Durante il pasto, la zecca assume una piccola quantità di sangue fino a riempire completamente il proprio apparato digerente.

Il sangue è costituito da una parte liquida (acqua) e da una parte corpuscolata, formata a da cellule (globuli rossi, globuli bianchi e piastrine) che costituiscono il nutrimento per il parassita.

Una volta raggiunto il limite massimo di capienza, all’incirca dopo 48 ore dalla puntura, l’apparato digerente della zecca inizia a separare la parte corpuscolata, che tratterrà all’interno del corpo, da quella liquida, che invece sarà rigurgitata nel torrente circolatorio dell’ospite.

Con questo sistema molto ingegnoso il parassita crea spazio per assumere altro sangue ed ottimizza il pasto.

È proprio durante il rigurgito che gli agenti patogeni eventualmente presenti all’interno della zecca raggiungono l’organismo animale, determinando così l’infezione.

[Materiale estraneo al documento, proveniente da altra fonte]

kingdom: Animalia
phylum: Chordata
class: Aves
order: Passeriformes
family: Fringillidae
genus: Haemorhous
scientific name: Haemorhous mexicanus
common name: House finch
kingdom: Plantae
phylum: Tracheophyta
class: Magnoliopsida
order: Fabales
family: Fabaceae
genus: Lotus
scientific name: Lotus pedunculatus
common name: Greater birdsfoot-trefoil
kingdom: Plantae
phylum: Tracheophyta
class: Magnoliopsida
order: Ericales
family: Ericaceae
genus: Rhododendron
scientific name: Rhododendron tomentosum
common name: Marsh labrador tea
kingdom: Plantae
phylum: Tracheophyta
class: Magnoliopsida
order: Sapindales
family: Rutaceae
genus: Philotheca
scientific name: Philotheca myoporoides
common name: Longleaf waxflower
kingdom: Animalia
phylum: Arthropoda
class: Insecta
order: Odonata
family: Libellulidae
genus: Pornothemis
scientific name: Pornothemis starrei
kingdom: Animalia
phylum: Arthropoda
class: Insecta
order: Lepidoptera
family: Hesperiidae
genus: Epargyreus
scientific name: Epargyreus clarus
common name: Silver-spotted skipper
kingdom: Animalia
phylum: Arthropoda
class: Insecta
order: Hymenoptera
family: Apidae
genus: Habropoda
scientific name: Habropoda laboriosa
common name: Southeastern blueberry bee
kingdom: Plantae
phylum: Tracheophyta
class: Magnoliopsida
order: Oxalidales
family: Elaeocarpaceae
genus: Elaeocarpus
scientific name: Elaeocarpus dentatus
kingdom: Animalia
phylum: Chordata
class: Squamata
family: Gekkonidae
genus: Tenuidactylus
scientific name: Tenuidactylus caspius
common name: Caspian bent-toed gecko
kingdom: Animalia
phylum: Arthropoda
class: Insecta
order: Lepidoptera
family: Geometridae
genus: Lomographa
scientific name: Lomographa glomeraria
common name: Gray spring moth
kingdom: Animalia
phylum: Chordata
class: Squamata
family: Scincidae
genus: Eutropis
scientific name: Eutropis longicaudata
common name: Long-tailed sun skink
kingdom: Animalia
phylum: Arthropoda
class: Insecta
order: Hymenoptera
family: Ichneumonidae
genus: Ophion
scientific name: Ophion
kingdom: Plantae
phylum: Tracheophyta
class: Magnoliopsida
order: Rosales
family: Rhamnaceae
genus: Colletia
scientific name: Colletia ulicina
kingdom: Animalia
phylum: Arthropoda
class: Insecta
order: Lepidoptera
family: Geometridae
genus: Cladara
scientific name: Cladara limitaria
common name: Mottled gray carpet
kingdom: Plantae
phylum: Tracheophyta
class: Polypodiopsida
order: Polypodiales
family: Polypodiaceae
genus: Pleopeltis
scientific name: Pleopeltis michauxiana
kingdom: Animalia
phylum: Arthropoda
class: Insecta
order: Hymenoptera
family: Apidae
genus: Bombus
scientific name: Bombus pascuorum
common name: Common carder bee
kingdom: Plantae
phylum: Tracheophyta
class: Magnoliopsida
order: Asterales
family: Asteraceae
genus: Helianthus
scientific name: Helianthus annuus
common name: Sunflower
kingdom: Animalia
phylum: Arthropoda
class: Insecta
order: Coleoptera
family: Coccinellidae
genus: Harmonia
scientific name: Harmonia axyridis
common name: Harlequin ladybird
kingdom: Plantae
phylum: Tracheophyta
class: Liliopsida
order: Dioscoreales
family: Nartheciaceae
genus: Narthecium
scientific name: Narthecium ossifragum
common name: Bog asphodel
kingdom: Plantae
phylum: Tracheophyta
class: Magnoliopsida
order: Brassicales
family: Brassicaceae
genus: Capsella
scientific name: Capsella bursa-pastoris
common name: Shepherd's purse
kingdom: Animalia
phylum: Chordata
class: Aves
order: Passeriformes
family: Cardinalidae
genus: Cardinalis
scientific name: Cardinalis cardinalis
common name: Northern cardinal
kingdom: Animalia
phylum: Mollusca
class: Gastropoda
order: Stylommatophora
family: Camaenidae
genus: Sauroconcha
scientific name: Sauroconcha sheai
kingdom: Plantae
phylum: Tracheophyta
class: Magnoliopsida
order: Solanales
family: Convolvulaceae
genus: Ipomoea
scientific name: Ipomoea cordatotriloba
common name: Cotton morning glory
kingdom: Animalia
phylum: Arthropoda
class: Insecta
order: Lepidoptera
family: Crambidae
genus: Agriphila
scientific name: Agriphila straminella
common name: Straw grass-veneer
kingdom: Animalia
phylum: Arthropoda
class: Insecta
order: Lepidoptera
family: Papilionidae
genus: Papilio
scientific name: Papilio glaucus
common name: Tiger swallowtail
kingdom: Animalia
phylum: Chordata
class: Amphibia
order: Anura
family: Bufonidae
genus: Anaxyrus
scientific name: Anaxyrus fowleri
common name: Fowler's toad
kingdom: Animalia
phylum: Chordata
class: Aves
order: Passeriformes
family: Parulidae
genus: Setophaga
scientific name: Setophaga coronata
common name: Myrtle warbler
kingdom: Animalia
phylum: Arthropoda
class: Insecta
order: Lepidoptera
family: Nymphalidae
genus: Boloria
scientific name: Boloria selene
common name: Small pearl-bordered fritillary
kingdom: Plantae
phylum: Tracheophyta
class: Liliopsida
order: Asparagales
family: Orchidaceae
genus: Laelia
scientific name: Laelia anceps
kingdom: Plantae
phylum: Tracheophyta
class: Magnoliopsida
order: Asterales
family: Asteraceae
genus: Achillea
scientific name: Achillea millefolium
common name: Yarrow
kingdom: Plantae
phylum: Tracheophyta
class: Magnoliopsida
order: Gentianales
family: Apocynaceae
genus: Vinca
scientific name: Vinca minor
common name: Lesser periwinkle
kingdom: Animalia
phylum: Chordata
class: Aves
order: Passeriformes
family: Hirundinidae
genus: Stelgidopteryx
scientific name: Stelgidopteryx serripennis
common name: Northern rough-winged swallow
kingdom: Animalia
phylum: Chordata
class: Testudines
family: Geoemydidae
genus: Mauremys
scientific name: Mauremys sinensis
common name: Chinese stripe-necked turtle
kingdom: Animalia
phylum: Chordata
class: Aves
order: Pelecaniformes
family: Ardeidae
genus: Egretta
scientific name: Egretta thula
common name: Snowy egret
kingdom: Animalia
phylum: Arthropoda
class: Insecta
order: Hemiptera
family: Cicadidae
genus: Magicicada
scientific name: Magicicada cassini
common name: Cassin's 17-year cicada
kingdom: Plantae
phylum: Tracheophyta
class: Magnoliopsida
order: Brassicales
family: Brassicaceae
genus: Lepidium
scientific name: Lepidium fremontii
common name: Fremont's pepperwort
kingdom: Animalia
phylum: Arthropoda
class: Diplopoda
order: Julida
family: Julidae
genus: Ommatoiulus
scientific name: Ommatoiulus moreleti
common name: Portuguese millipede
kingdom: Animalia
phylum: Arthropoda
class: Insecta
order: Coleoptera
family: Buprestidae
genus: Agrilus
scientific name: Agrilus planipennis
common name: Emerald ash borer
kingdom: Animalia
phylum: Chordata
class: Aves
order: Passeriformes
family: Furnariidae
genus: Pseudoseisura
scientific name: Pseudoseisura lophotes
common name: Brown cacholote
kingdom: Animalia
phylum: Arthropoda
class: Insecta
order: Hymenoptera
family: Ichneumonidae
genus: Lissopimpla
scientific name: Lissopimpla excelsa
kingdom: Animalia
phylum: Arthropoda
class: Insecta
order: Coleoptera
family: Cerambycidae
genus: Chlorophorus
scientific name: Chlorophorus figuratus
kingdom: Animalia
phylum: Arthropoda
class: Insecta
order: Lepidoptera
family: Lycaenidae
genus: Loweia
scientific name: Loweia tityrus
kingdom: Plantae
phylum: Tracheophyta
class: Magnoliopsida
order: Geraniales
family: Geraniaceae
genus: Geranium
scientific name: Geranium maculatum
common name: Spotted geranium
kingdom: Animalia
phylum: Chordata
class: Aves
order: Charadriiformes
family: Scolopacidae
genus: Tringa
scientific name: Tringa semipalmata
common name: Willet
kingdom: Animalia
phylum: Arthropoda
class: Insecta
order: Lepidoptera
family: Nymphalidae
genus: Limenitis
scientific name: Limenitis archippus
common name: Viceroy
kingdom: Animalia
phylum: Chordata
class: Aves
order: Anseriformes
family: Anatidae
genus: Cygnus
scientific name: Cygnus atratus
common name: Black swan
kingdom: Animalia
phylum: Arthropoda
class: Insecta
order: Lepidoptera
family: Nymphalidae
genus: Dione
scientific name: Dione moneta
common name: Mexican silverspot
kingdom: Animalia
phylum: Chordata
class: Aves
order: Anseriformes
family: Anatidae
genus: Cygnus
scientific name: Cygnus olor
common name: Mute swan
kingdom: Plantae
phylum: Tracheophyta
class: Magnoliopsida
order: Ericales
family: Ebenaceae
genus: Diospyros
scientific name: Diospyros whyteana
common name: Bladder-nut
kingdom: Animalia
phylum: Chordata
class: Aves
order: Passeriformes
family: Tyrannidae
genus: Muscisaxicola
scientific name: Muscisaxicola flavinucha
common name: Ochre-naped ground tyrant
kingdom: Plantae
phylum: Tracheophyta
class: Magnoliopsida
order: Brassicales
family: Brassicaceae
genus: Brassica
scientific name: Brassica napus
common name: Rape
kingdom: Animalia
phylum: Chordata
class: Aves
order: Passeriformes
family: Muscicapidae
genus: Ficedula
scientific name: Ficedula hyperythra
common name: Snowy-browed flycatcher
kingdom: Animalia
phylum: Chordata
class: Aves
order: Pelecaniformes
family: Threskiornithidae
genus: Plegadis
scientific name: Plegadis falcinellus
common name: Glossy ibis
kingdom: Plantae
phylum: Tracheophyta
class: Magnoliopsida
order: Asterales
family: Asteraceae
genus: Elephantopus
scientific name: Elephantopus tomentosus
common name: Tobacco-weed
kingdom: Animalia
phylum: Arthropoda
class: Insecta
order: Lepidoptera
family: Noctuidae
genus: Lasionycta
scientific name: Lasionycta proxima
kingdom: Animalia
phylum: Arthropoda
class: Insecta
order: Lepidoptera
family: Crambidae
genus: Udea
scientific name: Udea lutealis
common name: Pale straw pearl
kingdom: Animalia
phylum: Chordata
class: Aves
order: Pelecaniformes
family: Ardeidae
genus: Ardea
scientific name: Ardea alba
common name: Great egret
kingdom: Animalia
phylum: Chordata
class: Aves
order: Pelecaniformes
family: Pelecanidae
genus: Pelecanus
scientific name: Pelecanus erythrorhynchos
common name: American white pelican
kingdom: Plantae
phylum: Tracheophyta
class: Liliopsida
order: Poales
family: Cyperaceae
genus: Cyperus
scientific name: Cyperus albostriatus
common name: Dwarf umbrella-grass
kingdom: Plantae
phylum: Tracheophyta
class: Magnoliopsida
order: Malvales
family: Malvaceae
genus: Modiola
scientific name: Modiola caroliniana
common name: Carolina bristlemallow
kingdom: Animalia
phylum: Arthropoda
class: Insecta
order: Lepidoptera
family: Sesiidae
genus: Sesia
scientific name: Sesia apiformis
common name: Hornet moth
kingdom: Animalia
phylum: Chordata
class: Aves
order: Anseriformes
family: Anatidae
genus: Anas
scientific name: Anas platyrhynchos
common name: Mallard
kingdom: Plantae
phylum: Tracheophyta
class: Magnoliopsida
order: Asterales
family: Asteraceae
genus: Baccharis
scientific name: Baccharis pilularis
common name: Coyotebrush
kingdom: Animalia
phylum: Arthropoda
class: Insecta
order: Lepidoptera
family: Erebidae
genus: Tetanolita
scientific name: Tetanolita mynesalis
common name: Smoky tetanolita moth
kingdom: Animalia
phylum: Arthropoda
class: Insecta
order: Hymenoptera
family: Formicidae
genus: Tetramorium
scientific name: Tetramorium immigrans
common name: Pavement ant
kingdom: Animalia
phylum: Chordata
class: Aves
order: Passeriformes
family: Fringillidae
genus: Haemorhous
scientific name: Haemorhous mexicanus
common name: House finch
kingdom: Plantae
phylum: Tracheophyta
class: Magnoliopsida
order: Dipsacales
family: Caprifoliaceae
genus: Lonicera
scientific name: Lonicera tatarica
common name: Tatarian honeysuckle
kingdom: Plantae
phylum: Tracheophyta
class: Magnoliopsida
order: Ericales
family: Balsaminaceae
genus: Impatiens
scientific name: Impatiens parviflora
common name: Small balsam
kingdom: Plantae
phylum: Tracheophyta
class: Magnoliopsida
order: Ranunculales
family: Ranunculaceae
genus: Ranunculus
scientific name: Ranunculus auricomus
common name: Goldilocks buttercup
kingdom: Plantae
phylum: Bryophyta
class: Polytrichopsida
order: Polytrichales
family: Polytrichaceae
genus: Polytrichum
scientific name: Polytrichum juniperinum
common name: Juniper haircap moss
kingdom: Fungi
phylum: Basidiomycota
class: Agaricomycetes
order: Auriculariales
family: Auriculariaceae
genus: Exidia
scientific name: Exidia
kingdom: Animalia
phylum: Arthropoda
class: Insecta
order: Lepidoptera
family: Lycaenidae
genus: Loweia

Una ulteriore strategia di trasmissione, messa in atto solamente da alcuni agenti patogeni (come ad esempio la Babesia spp.) è la via trans-ovarica, grazie alla quale le larve di zecca ereditano l’infezione direttamente dalla madre al momento della deposizione.

Quando una zecche è vettore di agenti patogeni?

Non tutte le zecche sono portatrici di malattia.
Affinché una zecca si infetti, cioè sia in grado di trasmettere a sua volta la malattia, deve prima compiere un pasto di sangue su un animale portatore di quel determinato agente patogeno.

Passando da un ospite all’altro, durante le fasi di accrescimento, l’artropode sarà quindi in grado di trasferire il microorganismo attraverso la puntura. (Qui scopri le il ciclo biologico della zecca).

Hai mai fatto caso che spesso, si ammassano tutte insieme a formare una specie di grappolo e sembrano succhiare il sangue dallo stesso sito?

È una strategia che si chiama co-feeding, un adattamento che oltre a rendere più agevole il pasto di sangue determina anche il passaggio degli agenti patogeni da una singola zecca infetta a tutte le altre commensali.

Recenti studi epidemiologici, condotti in diverse aree del nostro Paese, hanno messo in evidenza un dato piuttosto allarmante: se è vero che non tutte le zecche sono infette e vettori di malattie, molte di esse però lo sono.

Si calcola, infatti, che dal 5 al 20% di questi fastidiosi parassiti presenti sul territorio veicola con se almeno un microorganismo patogeno, agente eziologico di malattie infettive.

La percentuale di zecche infette è estremamente variabile e ciò dipende da dalla presenza di animali selvatici, di roditori infestanti e di cani e gatti randagi e altre situazioni concomitanti.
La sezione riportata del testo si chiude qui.